ASSIGNMENT:
Nothing but an exact copy is wanted here: the line with "right eye: (259, 168)" and all the lines that follow it in the entries below.
################
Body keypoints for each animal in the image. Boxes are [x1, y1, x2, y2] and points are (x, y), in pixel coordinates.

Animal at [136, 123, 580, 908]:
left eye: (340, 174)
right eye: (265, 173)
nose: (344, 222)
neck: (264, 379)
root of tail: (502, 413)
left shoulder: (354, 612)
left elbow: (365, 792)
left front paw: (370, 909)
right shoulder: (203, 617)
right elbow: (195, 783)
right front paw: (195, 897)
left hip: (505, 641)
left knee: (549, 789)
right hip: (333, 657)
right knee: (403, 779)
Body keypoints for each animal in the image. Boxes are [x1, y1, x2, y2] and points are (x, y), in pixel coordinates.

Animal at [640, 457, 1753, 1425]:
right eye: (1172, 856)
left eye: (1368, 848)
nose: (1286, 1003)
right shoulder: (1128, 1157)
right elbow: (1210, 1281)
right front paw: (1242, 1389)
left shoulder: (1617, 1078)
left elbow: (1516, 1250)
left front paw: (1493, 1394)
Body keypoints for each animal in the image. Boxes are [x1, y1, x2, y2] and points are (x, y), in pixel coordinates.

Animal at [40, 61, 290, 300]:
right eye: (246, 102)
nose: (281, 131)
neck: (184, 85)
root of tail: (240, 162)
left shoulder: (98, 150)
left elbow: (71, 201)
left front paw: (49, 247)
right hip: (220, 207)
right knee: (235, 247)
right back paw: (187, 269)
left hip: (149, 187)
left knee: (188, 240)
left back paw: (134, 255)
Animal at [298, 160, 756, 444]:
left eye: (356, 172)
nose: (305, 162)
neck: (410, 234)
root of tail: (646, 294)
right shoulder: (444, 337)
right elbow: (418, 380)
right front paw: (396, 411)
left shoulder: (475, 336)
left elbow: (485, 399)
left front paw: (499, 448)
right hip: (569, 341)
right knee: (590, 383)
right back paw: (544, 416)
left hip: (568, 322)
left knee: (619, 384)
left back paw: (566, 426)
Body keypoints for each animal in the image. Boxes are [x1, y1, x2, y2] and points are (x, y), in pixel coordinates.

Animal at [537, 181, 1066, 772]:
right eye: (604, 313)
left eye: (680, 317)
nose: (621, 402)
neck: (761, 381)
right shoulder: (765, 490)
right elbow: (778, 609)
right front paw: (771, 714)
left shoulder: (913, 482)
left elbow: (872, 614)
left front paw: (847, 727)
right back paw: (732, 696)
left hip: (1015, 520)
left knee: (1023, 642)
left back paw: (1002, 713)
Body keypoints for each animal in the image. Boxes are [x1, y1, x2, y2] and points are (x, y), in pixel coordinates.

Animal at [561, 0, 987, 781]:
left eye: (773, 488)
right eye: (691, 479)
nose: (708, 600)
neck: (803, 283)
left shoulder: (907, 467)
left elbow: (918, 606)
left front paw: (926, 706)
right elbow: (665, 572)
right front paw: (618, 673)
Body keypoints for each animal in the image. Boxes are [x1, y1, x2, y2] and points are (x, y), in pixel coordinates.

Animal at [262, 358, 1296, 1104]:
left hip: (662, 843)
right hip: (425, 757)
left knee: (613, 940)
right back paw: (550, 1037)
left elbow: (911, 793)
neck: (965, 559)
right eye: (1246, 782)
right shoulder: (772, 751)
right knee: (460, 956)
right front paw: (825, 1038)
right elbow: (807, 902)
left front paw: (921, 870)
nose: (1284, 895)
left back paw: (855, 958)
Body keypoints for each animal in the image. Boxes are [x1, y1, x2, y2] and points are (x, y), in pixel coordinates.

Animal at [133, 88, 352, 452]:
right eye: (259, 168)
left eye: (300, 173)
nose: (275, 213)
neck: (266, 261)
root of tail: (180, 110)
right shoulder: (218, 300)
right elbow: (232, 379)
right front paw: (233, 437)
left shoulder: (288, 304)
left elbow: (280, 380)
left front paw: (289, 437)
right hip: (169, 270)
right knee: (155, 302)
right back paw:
################
EXERCISE ANSWER:
right eye: (259, 168)
left eye: (300, 173)
nose: (275, 213)
neck: (266, 261)
root of tail: (180, 110)
right shoulder: (218, 300)
right elbow: (232, 379)
right front paw: (233, 437)
left shoulder: (288, 304)
left elbow: (280, 380)
left front paw: (289, 437)
right hip: (169, 270)
right knee: (155, 302)
right back paw:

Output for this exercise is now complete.